▶ [Otrzymane polecenie 1]:
Jaką datę nosi pismo, które według fragmentu o postępowaniu przed Sądem Okręgowym złożył J. K.?

▶ [Podany fragment]:
---+---
Ustalenia w przedmiocie stanu zdrowia ubezpieczonego zostały poczynione przez Sąd Okręgowy w oparciu o analizę dokumentacji medycznej J. K., w szczególności dokumentacji pozostającej w dyspozycji organu rentowego oraz przedłożonej przez ubezpieczonego w toku postępowania sądowego, a także na podstawie przeprowadzonych w toku postępowania sądowego dowodów z opinii biegłych sądowych lekarzy specjalistów z zakresu ortopedii dr n.med. H. M. i neurologii dr n.med. T. P. oraz z zakresu medycyny pracy dr n.med. A. J.. Autentyczność dokumentów nie była przez strony kwestionowana i nie budziła wątpliwości Sądu. Zostały one sporządzone w sposób zgodny z przepisami prawa, przez uprawnione do tego osoby, w ramach ich kompetencji, oraz w sposób rzetelny, stąd też Sąd ocenił je jako wiarygodne. Tak samo ocenił Sąd złożone w sprawie opinie biegłych sądowych.

Sąd Okręgowy nie dopuścił w sprawie dowodu z opinii biegłego kardiologa. Ubezpieczony został bowiem zobowiązany do nadesłania w terminie 10 dni dokumentacji medycznej, z której wynikałoby, że - jak twierdził - nadal leczy się „na serce", z zastrzeżeniem., że w sytuacji, w której nie nadeśle żadnej dokumentacji, Sąd uzna że nie leczy się z tego powodu. W odpowiedzi J. K. złożył datowane na dzień 16 grudnia 2011r. pismo, w którym wyjaśnił, iż „wszelkie badania i zalecenia co do leczenia kardiologicznego zostały dostarczone kilka lat wcześniej do księgi chorobowej ZUS" oraz wskazał, że leczył się u lekarza P.. W tej sytuacji, mając na uwadze fakt, iż zarówno w aktach ZUS jak i w aktach sądowych brak jest dowodów leczenia kardiologicznego późniejszych niż z roku 2008, a owe dokumenty były juz oceniane przez biegłego kardiologa w poprzedniej sprawie sądowej (sygn. akt VI U 224/09), Sąd Okręgowy uznał, że ubezpieczony nie wykazał, że po wydaniu poprzedniego prawomocnego wyroku w sprawie o rentę doszło do takiej zmiany stanu jego zdrowia w aspekcie kardiologicznym, która uzasadniałaby ponowne poddanie go w tym. zakresie badaniu, dlatego też Sąd pominął dowód z opinii biegłego tej specjalności.
---+---
▶ [Wpisy wejściowe]:
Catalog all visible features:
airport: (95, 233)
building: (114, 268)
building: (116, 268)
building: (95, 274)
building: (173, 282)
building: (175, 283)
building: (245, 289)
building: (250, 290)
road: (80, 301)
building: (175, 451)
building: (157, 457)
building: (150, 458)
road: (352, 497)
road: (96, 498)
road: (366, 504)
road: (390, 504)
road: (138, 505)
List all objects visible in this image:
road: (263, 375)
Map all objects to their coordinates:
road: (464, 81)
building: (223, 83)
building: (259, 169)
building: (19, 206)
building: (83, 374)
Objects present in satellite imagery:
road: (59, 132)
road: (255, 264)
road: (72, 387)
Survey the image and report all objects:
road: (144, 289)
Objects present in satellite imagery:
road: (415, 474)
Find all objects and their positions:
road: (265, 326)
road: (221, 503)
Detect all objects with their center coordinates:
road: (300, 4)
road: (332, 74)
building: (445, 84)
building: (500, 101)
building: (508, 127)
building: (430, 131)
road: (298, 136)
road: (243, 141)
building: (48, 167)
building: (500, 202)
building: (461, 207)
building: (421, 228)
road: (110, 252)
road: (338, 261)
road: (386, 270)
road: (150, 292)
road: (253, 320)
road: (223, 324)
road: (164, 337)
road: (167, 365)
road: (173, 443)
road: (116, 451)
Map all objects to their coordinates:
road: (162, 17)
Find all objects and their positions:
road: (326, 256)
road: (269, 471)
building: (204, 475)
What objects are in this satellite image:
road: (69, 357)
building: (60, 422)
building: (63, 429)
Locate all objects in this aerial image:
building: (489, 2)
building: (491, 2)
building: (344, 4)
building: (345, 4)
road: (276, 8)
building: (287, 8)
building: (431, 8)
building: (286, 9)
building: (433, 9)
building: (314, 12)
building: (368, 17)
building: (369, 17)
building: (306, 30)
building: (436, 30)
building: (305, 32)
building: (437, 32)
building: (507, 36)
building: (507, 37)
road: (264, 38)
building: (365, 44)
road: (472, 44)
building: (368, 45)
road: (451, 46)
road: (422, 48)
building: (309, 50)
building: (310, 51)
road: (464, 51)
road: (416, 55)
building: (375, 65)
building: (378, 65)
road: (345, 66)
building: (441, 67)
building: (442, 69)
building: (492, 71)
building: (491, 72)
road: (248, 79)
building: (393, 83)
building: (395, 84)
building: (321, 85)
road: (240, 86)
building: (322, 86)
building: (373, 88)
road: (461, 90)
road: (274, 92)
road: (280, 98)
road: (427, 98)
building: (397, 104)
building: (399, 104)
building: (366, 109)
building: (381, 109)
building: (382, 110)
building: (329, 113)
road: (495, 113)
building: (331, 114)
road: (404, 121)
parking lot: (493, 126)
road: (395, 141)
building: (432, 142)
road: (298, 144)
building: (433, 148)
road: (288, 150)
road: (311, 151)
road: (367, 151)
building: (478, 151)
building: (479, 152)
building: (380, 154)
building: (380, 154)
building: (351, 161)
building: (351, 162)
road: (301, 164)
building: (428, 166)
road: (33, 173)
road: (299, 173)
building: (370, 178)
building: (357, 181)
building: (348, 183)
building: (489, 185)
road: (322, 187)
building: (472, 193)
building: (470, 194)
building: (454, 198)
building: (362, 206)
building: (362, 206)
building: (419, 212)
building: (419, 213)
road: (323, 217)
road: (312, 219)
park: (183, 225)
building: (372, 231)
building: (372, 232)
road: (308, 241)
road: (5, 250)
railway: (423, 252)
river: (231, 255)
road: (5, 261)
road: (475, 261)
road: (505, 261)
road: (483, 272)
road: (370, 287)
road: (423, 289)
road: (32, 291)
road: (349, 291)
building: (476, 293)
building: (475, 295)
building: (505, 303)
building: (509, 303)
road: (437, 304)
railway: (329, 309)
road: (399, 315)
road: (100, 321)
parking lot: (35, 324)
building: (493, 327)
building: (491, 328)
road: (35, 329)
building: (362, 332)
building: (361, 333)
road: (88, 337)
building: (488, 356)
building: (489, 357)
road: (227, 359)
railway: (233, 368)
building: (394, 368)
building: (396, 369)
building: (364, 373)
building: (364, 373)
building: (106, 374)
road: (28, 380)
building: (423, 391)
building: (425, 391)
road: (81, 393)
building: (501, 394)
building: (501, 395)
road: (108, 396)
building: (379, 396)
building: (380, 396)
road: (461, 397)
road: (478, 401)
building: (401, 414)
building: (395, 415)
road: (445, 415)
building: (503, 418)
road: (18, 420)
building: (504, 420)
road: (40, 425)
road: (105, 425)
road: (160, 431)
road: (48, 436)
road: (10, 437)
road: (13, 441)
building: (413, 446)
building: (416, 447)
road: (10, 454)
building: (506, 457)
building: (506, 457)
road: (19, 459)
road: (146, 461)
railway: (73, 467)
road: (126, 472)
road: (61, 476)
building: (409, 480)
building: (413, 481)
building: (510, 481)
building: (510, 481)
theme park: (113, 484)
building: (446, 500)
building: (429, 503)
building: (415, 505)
---+---
▶ [Otrzymane polecenie 2]:
Przekształć w listę numerowaną wiersze wpisów od pierwszego do wiersza z „road: (255, 264)” włącznie, bez pustych wierszy.

▶ [Pełna odpowiedź 1]:
16 grudnia 2011 r.

▶ [Pełna odpowiedź 2]:
1. Catalog all visible features:
2. airport: (95, 233)
3. building: (114, 268)
4. building: (116, 268)
5. building: (95, 274)
6. building: (173, 282)
7. building: (175, 283)
8. building: (245, 289)
9. building: (250, 290)
10. road: (80, 301)
11. building: (175, 451)
12. building: (157, 457)
13. building: (150, 458)
14. road: (352, 497)
15. road: (96, 498)
16. road: (366, 504)
17. road: (390, 504)
18. road: (138, 505)
19. List all objects visible in this image:
20. road: (263, 375)
21. Map all objects to their coordinates:
22. road: (464, 81)
23. building: (223, 83)
24. building: (259, 169)
25. building: (19, 206)
26. building: (83, 374)
27. Objects present in satellite imagery:
28. road: (59, 132)
29. road: (255, 264)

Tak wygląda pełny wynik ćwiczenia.